The security problems now facing Emmanuel Macron, France’s new president
Emmanuel Macron emerged from one of the most brutal and eventful election campaigns in recent European history as France’s next president. This was a campaign in which France’s domestic security, in the shadow of repeated terror attacks, was never far from the center of broader debates about France’s future.
Macron has promised to increase security spending, strengthen internal security services and introduce new centers to integrate people returning from fighting for so-called Islamic State. But solving the riddle of France’s recent security woes is going to require wide-ranging action and reform. This will present the new president with one of the biggest challenges of his presidency.

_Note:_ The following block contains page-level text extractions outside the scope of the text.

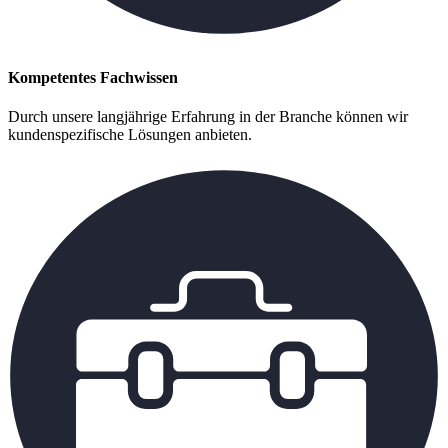
Kompetentes Fachwissen
Durch unsere langjährige Erfahrung in der Branche können wir
kundenspezifische Lösungen anbieten.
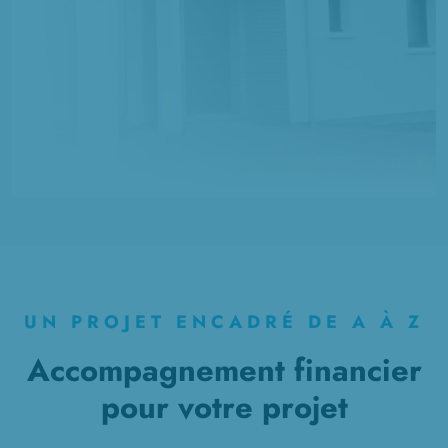
UN PROJET ENCADRÉ DE A À Z
Accompagnement financier
pour votre projet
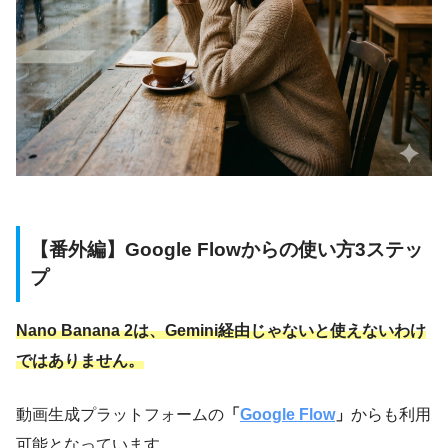
【番外編】Google Flowからの使い方3ステッ
プ
Nano Banana 2は、Gemini経由じゃないと使えないわけ
ではありません。
動画生成プラットフォームの
「
Google Flow
」
からも利用
可能となっています。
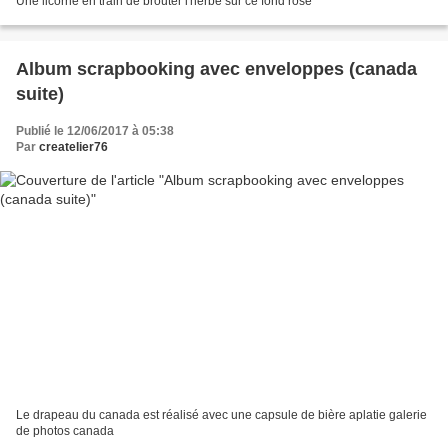
Une licorne en train de brouter l'herbe sur ce fond rose
Album scrapbooking avec enveloppes (canada
suite)
Publié le 12/06/2017 à 05:38
Par
createlier76
Le drapeau du canada est réalisé avec une capsule de bière aplatie galerie
de photos canada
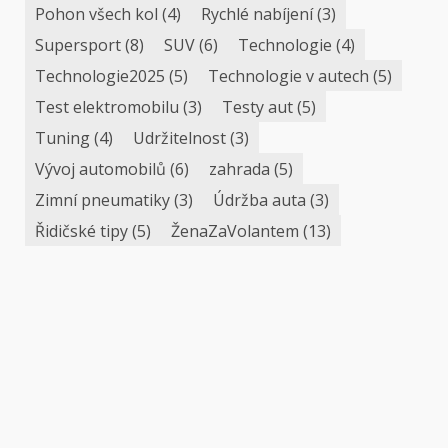
Pohon všech kol
(4)
Rychlé nabíjení
(3)
Supersport
(8)
SUV
(6)
Technologie
(4)
Technologie2025
(5)
Technologie v autech
(5)
Test elektromobilu
(3)
Testy aut
(5)
Tuning
(4)
Udržitelnost
(3)
Vývoj automobilů
(6)
zahrada
(5)
Zimní pneumatiky
(3)
Údržba auta
(3)
Řidičské tipy
(5)
ŽenaZaVolantem
(13)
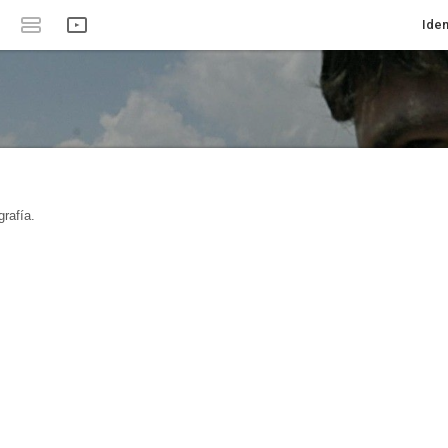
Iden
rafía.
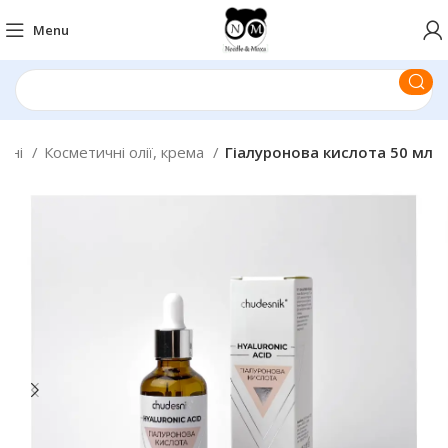
Menu
ажні
Косметичні олії, крема
Гіалуронова кислота 50 мл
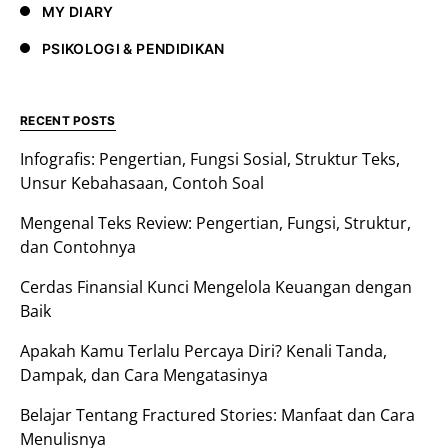
MY DIARY
PSIKOLOGI & PENDIDIKAN
RECENT POSTS
Infografis: Pengertian, Fungsi Sosial, Struktur Teks,
Unsur Kebahasaan, Contoh Soal
Mengenal Teks Review: Pengertian, Fungsi, Struktur,
dan Contohnya
Cerdas Finansial Kunci Mengelola Keuangan dengan
Baik
Apakah Kamu Terlalu Percaya Diri? Kenali Tanda,
Dampak, dan Cara Mengatasinya
Belajar Tentang Fractured Stories: Manfaat dan Cara
Menulisnya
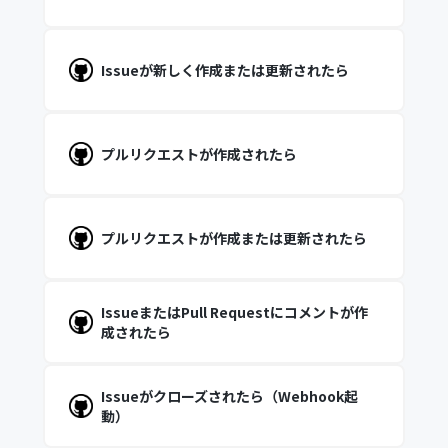
Issueが新しく作成または更新されたら
プルリクエストが作成されたら
プルリクエストが作成または更新されたら
IssueまたはPull Requestにコメントが作
成されたら
Issueがクローズされたら（Webhook起
動）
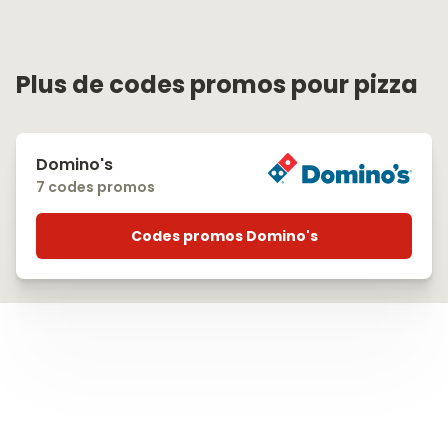
Plus de codes promos pour pizza
Domino's
7 codes promos
Codes promos Domino's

The complex, bureaucratic and disjointed French intelligence services need reform. Macron has remained fairly silent on specific proposals to change the way they work, promising instead to increase defense spending in more abstract terms. This will not deal with the ineffective and overly complex “S-list”, a system for monitoring security threats. Over its history, the list, created in 1969, has contained over 400,000 names, including organized crime figures, anarchists and ecologists, as well as terror suspects. Being placed on this list, however, does not come with automatic obligations for the authorities to monitor or sanction a particular individual.
Policing the banlieues
Reforms are also needed to French policing, particularly in the banlieues, the poor suburban estates that ring French cities. These suburbs are not hotbeds of Islamic extremism as some have claimed but rather are in the grip of their own security crisis. While France has extremely well-equipped police forces, their practices in policing the banlieues is an Achilles heel. Macron has promised an extra 10,000 police jobs but without a change of tactics this will make little difference to the day-to-day realities of insecurity.
From my research in urban and suburban areas in France, I’ve seen a pattern emerging where the police are seen as an “all or nothing” presence. On a daily basis, the police are markedly absent from the cités, the large housing blocks in the banlieues. Petty crimes go unreported, and when reports are made to the police – if the victim lives in the “wrong” area – they are unlikely to turn up.